Task instructions: Using the data below, return the stretch from the line that contains "[181,546,214,559] 1.8.1 ->" through the line that contains "[147,1044,355,1064] ../app/development.json ->", both included, exactly as it stands and nothing beyond it.

Record extracts:
-.-.-
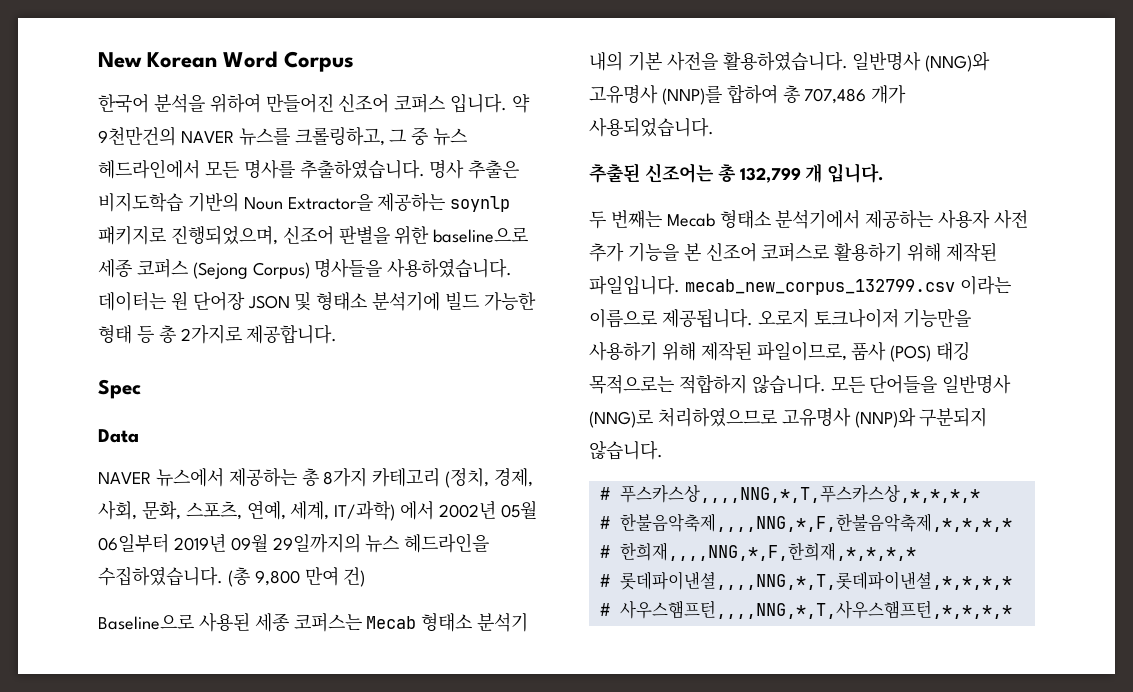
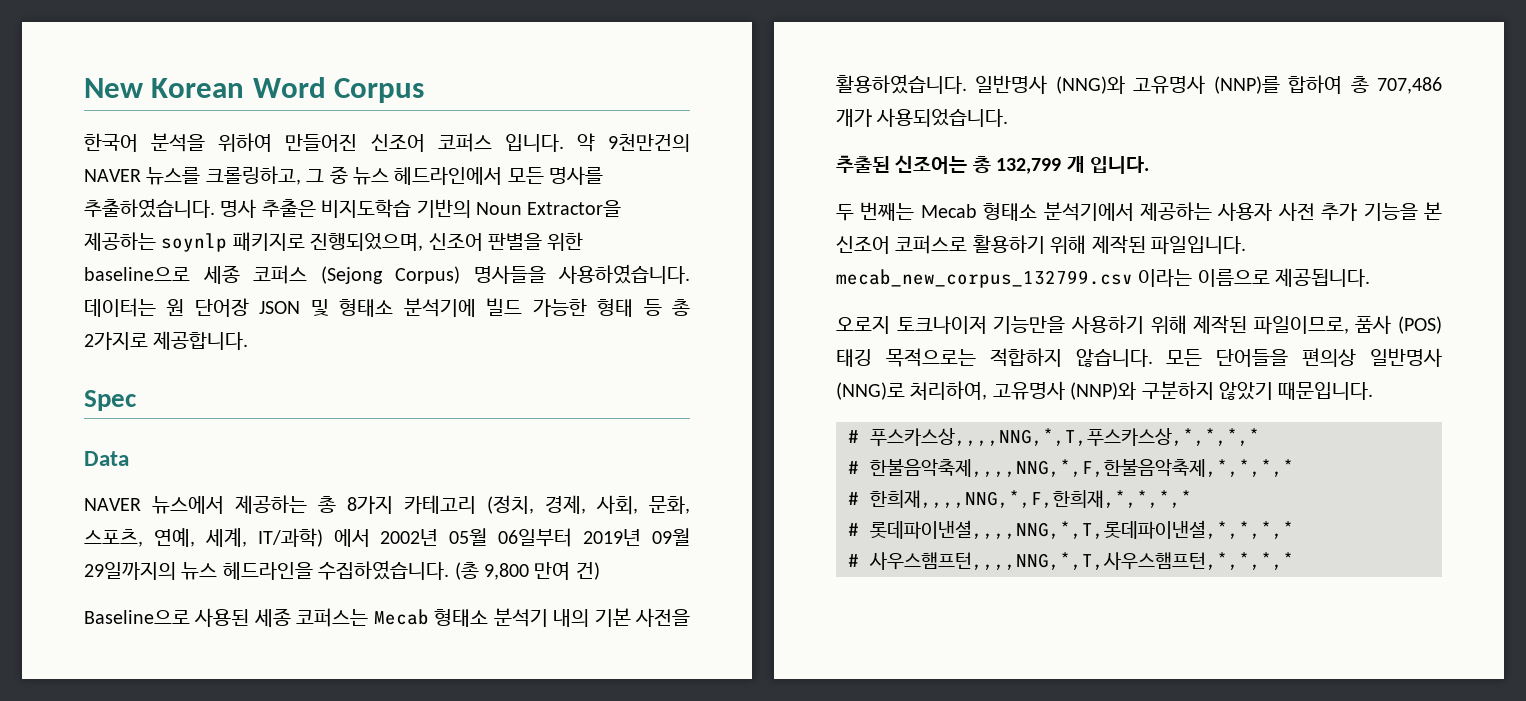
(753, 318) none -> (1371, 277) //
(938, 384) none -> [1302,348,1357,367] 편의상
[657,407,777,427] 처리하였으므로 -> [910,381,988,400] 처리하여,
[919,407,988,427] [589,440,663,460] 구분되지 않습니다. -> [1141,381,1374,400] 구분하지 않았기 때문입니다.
-.-.-
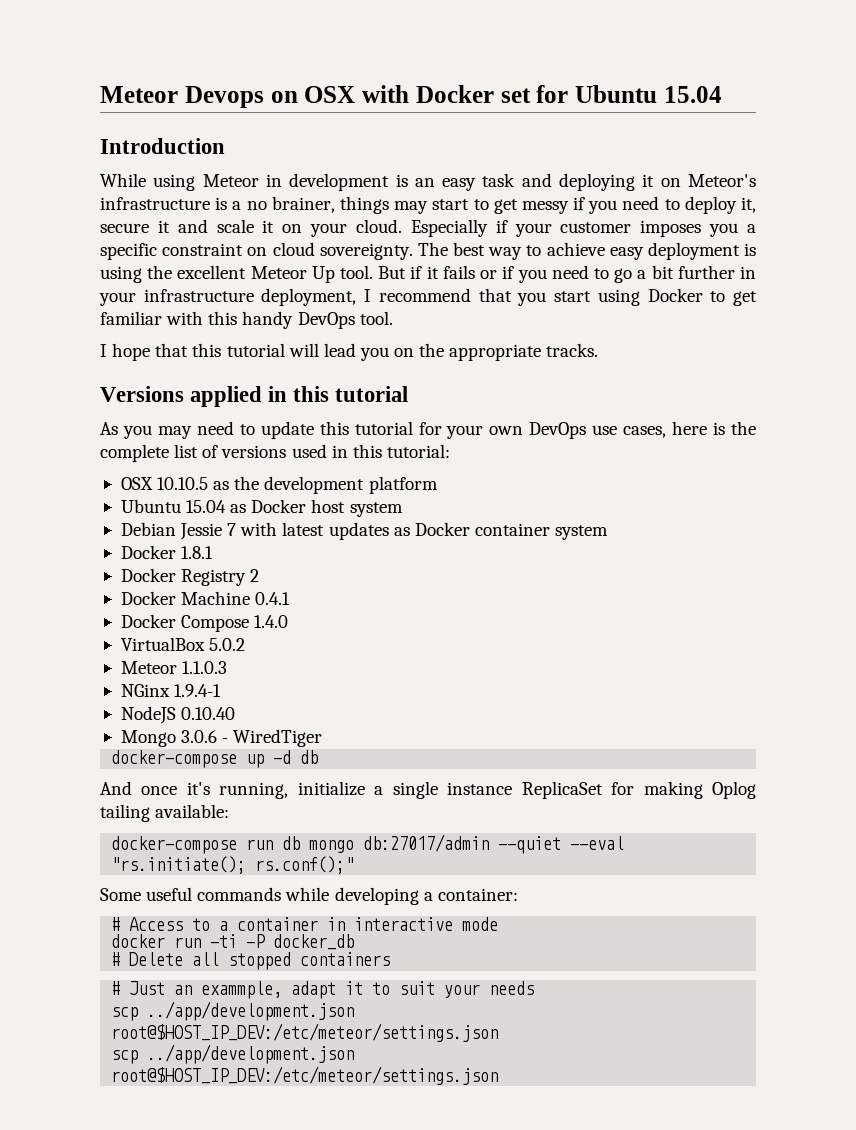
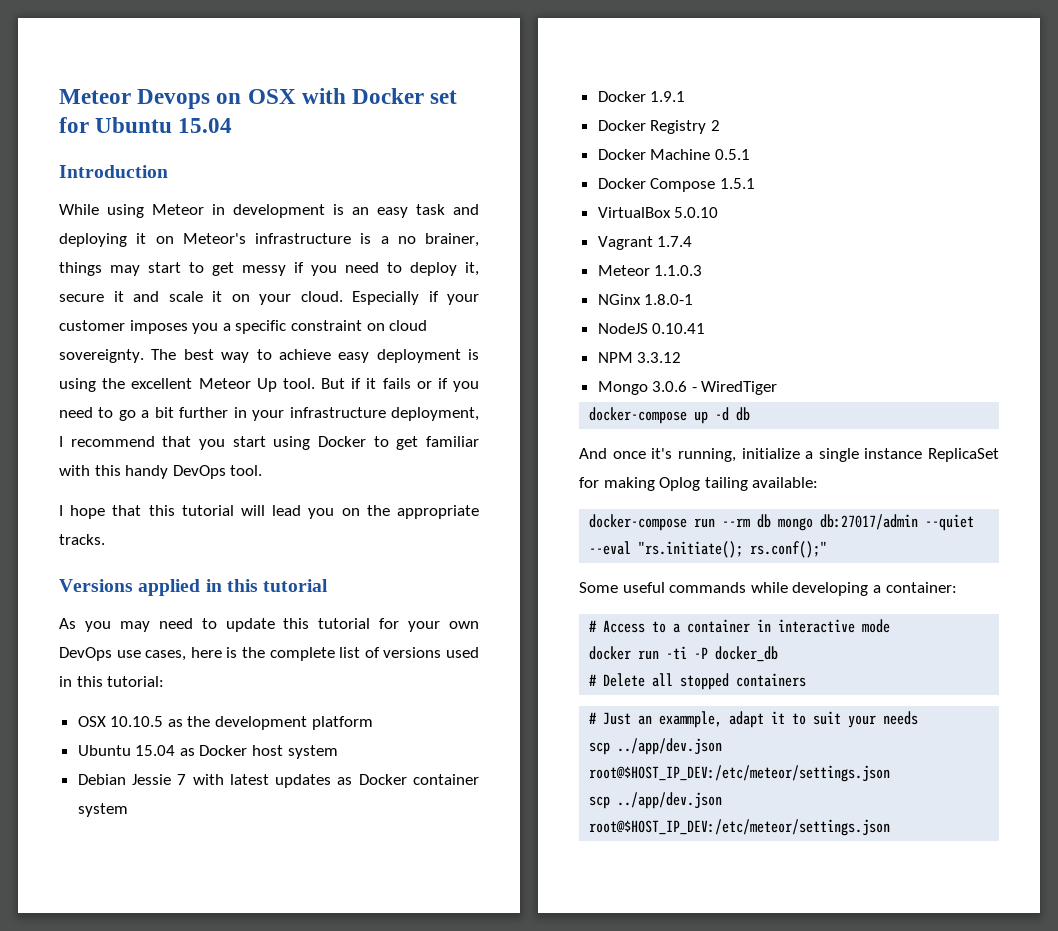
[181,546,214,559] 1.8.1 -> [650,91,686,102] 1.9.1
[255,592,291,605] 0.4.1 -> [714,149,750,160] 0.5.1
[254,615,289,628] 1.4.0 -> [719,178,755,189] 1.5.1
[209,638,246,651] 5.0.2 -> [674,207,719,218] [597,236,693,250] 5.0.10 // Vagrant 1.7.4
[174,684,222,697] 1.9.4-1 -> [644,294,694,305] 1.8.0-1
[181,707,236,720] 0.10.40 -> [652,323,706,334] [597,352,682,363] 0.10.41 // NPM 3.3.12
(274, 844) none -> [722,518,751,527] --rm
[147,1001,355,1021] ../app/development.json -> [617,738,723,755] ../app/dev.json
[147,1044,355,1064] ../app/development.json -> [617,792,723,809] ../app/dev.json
-.-.-
Answer to this task:
[181,546,214,559] 1.8.1 -> [650,91,686,102] 1.9.1
[255,592,291,605] 0.4.1 -> [714,149,750,160] 0.5.1
[254,615,289,628] 1.4.0 -> [719,178,755,189] 1.5.1
[209,638,246,651] 5.0.2 -> [674,207,719,218] [597,236,693,250] 5.0.10 // Vagrant 1.7.4
[174,684,222,697] 1.9.4-1 -> [644,294,694,305] 1.8.0-1
[181,707,236,720] 0.10.40 -> [652,323,706,334] [597,352,682,363] 0.10.41 // NPM 3.3.12
(274, 844) none -> [722,518,751,527] --rm
[147,1001,355,1021] ../app/development.json -> [617,738,723,755] ../app/dev.json
[147,1044,355,1064] ../app/development.json -> [617,792,723,809] ../app/dev.json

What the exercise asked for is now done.